Class of 2002
Eighteen emerging international leaders have been awarded the first Yale World Fellowships and will spend the fall 2002 semester in a new global leadership program at Yale University.
“The Yale World Fellows have already played significant roles in shaping their countries and professions,” said Yale President Richard C. Levin. “This new Yale program will give them an educational experience that will help equip them for important positions of leadership in the decades ahead.”
The World Fellows Program is a major component of Yale’s broader initiative to become a global university. Selected from over 500 applications from more than 100 countries, from Albania to Zimbabwe, the Fellows are as diverse in background as they are in nationality.
The first class includes an economic advisor to the president of Ecuador, the president of a micro-enterprise bank in India, a broadcast journalists from Cameroon, a human rights defender from Sierra Leone and the dean of one of China’s leading law schools. World Fellows will spend 13 weeks this fall engaged in study with Yale’s leading faculty: creating an academic program to further the work they are already doing in their own countries.
“Training leaders is an enterprise in which Yale has excelled for more than 300 years,” said Daniel Esty, Director of the World Fellows Program and professor of law and environmental policy at Yale. “Yale’s new World Fellows Program is designed to build a global network of individuals who are positioned to assume leadership roles in their own countries and on the global stage.”

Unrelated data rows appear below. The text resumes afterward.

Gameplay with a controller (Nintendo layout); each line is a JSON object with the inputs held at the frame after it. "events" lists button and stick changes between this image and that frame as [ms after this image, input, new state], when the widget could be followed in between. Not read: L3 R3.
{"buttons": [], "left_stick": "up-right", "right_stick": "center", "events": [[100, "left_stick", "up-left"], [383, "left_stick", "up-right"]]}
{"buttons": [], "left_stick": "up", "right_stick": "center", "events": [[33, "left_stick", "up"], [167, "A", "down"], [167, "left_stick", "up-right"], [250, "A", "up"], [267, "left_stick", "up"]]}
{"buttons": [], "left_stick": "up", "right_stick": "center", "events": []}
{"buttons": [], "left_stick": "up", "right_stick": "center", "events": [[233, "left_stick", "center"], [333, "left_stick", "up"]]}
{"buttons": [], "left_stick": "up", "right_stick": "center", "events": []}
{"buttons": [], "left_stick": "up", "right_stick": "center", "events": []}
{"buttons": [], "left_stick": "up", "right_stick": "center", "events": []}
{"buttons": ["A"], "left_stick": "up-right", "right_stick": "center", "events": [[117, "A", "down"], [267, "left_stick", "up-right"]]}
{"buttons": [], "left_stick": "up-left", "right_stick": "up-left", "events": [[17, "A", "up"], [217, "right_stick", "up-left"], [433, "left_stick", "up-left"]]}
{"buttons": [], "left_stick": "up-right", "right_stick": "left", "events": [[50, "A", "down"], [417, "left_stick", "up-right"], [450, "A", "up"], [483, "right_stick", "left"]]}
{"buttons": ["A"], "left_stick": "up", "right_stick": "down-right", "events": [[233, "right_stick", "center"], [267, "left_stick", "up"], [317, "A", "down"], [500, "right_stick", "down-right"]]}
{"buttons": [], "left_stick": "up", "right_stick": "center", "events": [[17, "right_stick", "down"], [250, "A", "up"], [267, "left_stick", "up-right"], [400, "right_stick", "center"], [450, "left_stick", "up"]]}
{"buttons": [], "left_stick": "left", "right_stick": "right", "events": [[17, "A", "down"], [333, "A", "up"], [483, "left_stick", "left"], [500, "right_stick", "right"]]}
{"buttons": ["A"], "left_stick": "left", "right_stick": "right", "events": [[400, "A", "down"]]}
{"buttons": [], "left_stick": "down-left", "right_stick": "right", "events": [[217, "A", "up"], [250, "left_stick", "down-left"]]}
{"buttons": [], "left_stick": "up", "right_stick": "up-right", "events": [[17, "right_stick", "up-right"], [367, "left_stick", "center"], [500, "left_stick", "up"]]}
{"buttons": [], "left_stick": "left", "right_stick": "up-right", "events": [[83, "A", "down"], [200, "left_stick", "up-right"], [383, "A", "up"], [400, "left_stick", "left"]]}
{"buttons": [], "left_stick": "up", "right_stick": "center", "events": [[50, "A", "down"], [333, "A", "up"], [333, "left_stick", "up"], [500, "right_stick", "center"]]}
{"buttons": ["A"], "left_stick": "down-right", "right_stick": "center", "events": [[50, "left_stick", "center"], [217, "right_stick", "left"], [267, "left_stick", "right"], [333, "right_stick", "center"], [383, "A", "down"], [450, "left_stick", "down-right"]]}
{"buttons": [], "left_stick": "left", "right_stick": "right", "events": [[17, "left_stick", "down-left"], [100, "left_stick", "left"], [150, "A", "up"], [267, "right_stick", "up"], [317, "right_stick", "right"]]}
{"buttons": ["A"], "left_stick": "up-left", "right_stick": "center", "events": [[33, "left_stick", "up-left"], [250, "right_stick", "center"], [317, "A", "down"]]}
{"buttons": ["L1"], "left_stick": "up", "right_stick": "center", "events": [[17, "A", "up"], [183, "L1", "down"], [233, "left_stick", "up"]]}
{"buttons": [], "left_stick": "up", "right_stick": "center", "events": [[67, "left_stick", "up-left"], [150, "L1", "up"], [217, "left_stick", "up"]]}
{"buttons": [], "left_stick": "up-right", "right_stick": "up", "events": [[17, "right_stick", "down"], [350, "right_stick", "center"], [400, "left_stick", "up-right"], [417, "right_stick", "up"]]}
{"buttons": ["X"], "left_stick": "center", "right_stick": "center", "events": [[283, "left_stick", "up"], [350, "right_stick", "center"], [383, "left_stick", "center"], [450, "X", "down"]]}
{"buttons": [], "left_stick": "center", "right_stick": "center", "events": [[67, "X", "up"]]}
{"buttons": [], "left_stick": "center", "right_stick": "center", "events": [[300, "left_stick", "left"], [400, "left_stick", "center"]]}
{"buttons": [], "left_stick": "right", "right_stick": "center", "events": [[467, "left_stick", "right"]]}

Using a network of nominators, the World Fellows Program scoured the globe for the most promising candidates. According to Esty, World Fellows must meet rigorous selection criteria. “Fellows must have an established record of achievement and engagement in public issues, the promise of future leadership, a capacity for creative, strategic and entrepreneurial thinking and the ability to contribute to global understanding at Yale.”
“The benefits of the new Program will go beyond the Fellows and the countries they are from,” Esty noted. “The Yale community stands to benefit enormously from the perspectives the World Fellows will bring to campus.”
Each Fellow will be assigned a faculty advisor and will participate in a special seminar taught by members of Yale’s faculty. Fellows will also have full access to any courses offered at Yale and independent study opportunities. Along with the academic experience, the World Fellows Program offers participants an extensive set of extracurricular activities, both on and off campus involving visiting speakers, dialogues with students and distinguished alumni. Yale will cover residential and travel expenses for Fellows and their families. To cover living expenses, a stipend will also be provided.
“Having worked for the past year on the launch of the World Fellows Program, I’ve been impressed by the drawing power of the Yale name. The quality of the applicants was even more impressive than the quantity,” said Brooke Shearer, the program’s executive director. “The program will enrich the University as well as the careers of the fellows, and it will dramatize President Levin’s commitment to making this a truly global university.”
To ensure that the network established during their time at Yale remains strong, Fellows will be invited back to World Fellow reunions. Alumni Fellows will have the opportunity to attend workshops and lectures and to continue their dialogue and reflection on critical issues of the day.